• _REQUIRED WORK_
Print the data that follows exactly as it stands, from its first line through the line containing "cancer (squamous cell", and stop there.

Stored data
========================================================================

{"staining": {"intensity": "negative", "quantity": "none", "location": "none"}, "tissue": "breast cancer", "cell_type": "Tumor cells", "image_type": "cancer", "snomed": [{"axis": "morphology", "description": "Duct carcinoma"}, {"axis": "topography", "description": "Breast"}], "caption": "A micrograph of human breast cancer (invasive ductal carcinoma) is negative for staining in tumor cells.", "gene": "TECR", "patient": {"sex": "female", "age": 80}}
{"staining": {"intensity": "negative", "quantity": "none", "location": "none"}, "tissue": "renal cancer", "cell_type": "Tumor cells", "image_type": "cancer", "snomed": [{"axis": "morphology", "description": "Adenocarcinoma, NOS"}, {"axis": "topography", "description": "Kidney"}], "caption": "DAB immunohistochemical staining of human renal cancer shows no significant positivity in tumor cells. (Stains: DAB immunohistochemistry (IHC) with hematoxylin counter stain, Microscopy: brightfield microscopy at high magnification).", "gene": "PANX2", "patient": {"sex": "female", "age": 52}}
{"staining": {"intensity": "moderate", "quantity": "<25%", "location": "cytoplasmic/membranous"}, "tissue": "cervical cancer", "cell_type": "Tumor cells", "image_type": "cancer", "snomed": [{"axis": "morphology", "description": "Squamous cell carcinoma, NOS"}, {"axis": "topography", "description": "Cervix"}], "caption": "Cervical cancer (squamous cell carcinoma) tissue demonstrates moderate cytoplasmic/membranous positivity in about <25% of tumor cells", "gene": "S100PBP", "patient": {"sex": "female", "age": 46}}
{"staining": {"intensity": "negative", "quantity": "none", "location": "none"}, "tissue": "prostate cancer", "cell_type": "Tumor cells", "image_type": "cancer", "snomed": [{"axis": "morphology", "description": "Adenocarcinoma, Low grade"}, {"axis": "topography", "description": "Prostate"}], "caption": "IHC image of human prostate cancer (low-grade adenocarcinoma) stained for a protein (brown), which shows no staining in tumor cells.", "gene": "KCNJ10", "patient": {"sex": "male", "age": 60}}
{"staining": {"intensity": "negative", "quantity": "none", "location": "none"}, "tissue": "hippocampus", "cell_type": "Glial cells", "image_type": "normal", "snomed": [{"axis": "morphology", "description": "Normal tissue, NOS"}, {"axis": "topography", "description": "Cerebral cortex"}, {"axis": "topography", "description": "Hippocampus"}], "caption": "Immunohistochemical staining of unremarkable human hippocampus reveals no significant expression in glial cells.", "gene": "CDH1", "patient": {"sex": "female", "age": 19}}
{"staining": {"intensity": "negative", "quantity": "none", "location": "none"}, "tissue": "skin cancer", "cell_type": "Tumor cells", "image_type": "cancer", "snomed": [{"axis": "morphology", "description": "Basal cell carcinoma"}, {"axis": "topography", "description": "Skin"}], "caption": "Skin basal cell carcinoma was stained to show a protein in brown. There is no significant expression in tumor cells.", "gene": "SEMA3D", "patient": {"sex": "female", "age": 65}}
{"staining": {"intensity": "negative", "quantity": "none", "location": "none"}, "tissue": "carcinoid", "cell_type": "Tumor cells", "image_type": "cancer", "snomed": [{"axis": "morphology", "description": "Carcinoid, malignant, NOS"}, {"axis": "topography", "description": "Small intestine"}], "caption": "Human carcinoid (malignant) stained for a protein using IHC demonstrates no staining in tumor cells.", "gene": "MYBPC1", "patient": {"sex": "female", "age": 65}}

========================================================================

• _EXPECTED ANSWER_
{"staining": {"intensity": "negative", "quantity": "none", "location": "none"}, "tissue": "breast cancer", "cell_type": "Tumor cells", "image_type": "cancer", "snomed": [{"axis": "morphology", "description": "Duct carcinoma"}, {"axis": "topography", "description": "Breast"}], "caption": "A micrograph of human breast cancer (invasive ductal carcinoma) is negative for staining in tumor cells.", "gene": "TECR", "patient": {"sex": "female", "age": 80}}
{"staining": {"intensity": "negative", "quantity": "none", "location": "none"}, "tissue": "renal cancer", "cell_type": "Tumor cells", "image_type": "cancer", "snomed": [{"axis": "morphology", "description": "Adenocarcinoma, NOS"}, {"axis": "topography", "description": "Kidney"}], "caption": "DAB immunohistochemical staining of human renal cancer shows no significant positivity in tumor cells. (Stains: DAB immunohistochemistry (IHC) with hematoxylin counter stain, Microscopy: brightfield microscopy at high magnification).", "gene": "PANX2", "patient": {"sex": "female", "age": 52}}
{"staining": {"intensity": "moderate", "quantity": "<25%", "location": "cytoplasmic/membranous"}, "tissue": "cervical cancer", "cell_type": "Tumor cells", "image_type": "cancer", "snomed": [{"axis": "morphology", "description": "Squamous cell carcinoma, NOS"}, {"axis": "topography", "description": "Cervix"}], "caption": "Cervical cancer (squamous cell carcinoma) tissue demonstrates moderate cytoplasmic/membranous positivity in about <25% of tumor cells", "gene": "S100PBP", "patient": {"sex": "female", "age": 46}}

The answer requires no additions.